- Document segment -

>>

Motorsports entrepreneur Smith architects NASCAR Hall of Fame-worthy career

By Owen A. Kearns, NASCAR Wire Service

There’s a possibility, albeit remote, that O. Bruton Smith could be entering the NASCAR Hall of Fame as a race car driver instead of a race promoter extraordinaire.

Smith, at age 17, bought a race car and decided to be a professional driver.

“One time, I actually beat (NASCAR Hall of Famers) Buck Baker and Joe Weatherly,” Smith said in a May 7, 2005 interview with “So I knew when I beat them I could be a contender, right?”

Smith’s mother, however, believed otherwise and appealed to a Higher Authority. She prayed her son would change his mind.

“She started fighting dirty,” said Smith in the same interview. “You can’t fight your mom and God, so I stopped driving.”

NASCAR stock car racing became the beneficiary of the intervention. Smith turned to race promotion, ultimately creating some of America’s greatest facilities. His eight-track Speedway Motorsports Inc. (SMI), anchored by Charlotte Motor Speedway, helped boost the sport to new heights in the 1950s and was the first American motorsports company to go public in 1995.

<<

- Dataset excerpt -
>>

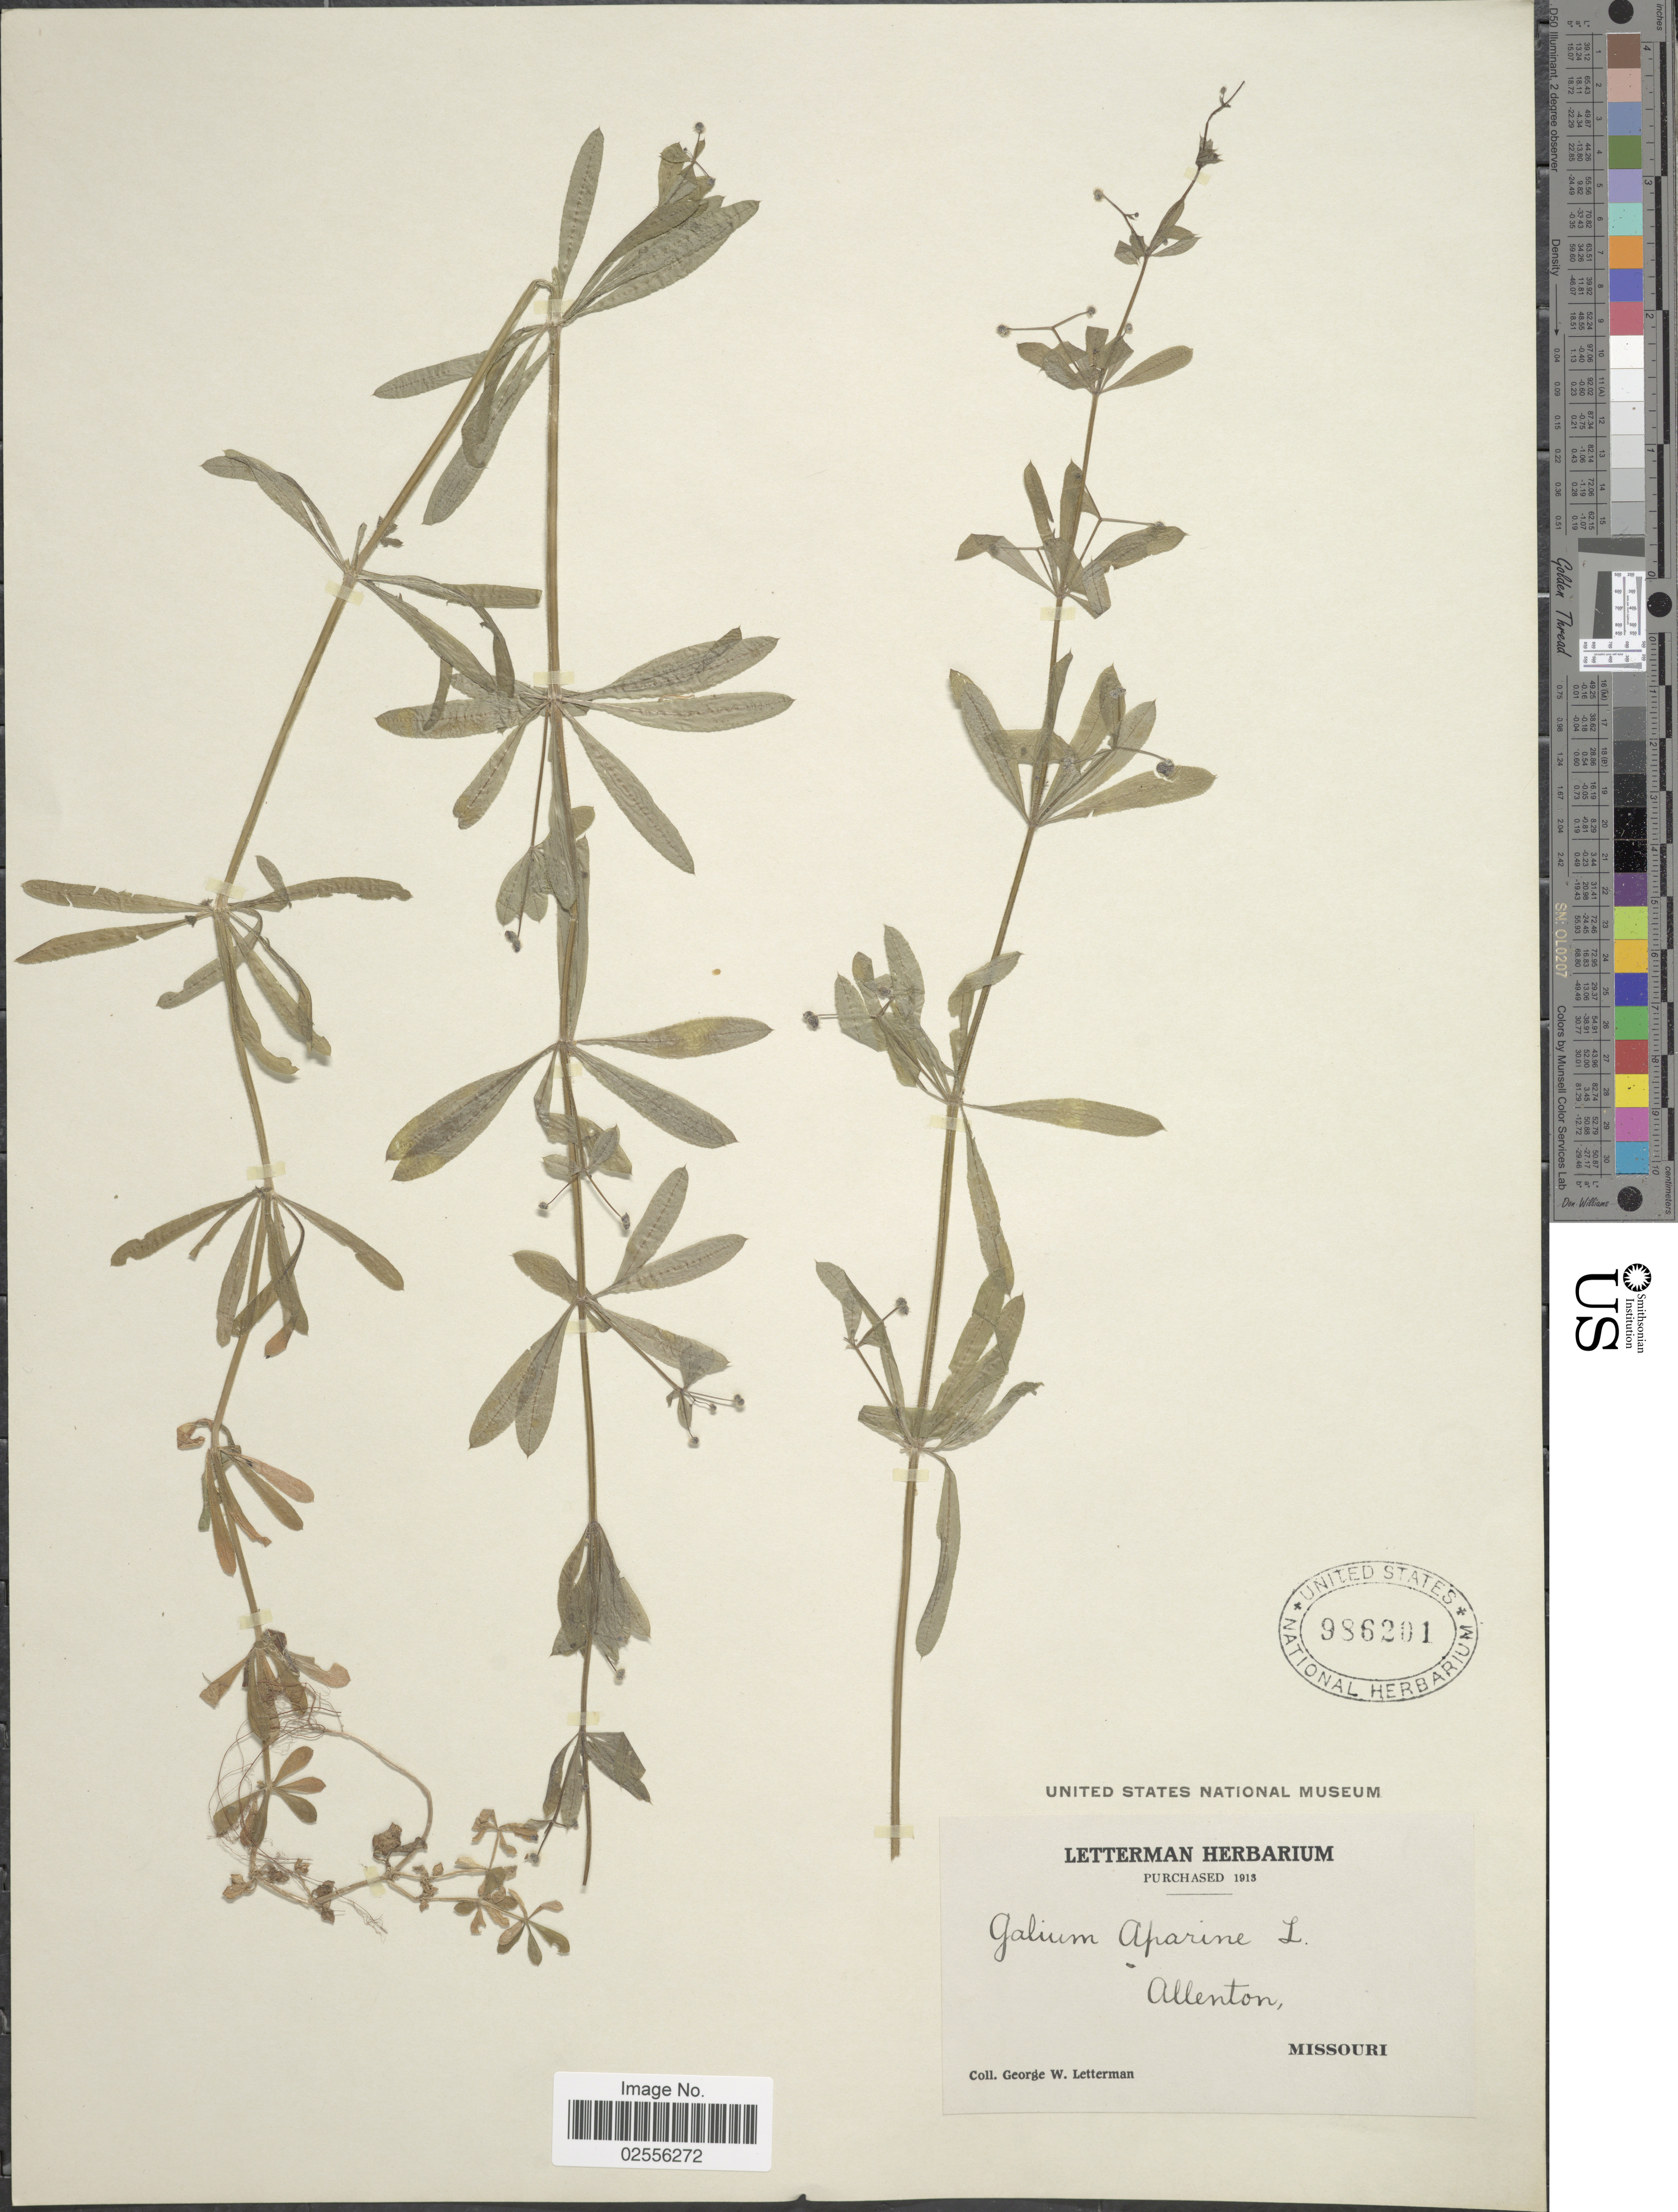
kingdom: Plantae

<<

- Task set -
A: Name every person the article on O. Bruton Smith's motorsports career identifies by name, including its byline.
B: Continue the article on O. Bruton Smith's motorsports career from its last sentence.

- Final answers -
A:
Owen A. Kearns
O. Bruton Smith
Buck Baker
Joe Weatherly

B:
The Oakboro, North Carolina native is part of the NASCAR Hall of Fame’s class of 2016 that includes Jerry Cook, Bobby Isaac, Terry Labonte and Curtis Turner. Induction ceremonies will be held Jan. 22 in Charlotte, N.C. and will be broadcast live at 8 p.m. by the NBCSN.

Born on a farm in rural North Carolina, Smith never considered an agricultural life. He hated the thought of being poor, which a childhood during the throes of the Great Depression appeared to suggest.

“You have food, clothing and shelter but you never have any money and I never did like that. I did not like that,” said Smith in a July 2003 Car & Driver story authored by Bob Zeller. “You worked from sunup to sundown, but you never did see the rewards.”

By 1949, Smith had his own stock car racing association, the National Stock Car Racing Association, which was a direct competitor to William H.G. “Big Bill” France’s fledgling NASCAR. Both groups fought for the same drivers and neither was making much money.

France and Smith discussed a possible merger in 1950 but the Korean War and U.S. Army scuttled the negotiations. Smith was drafted, served two years stateside as a paratrooper and by the time he mustered out the NSCRA was defunct.

Smith began to be noticed in 1954 when he took over promotion of the half-mile track at the Charlotte Fairgrounds.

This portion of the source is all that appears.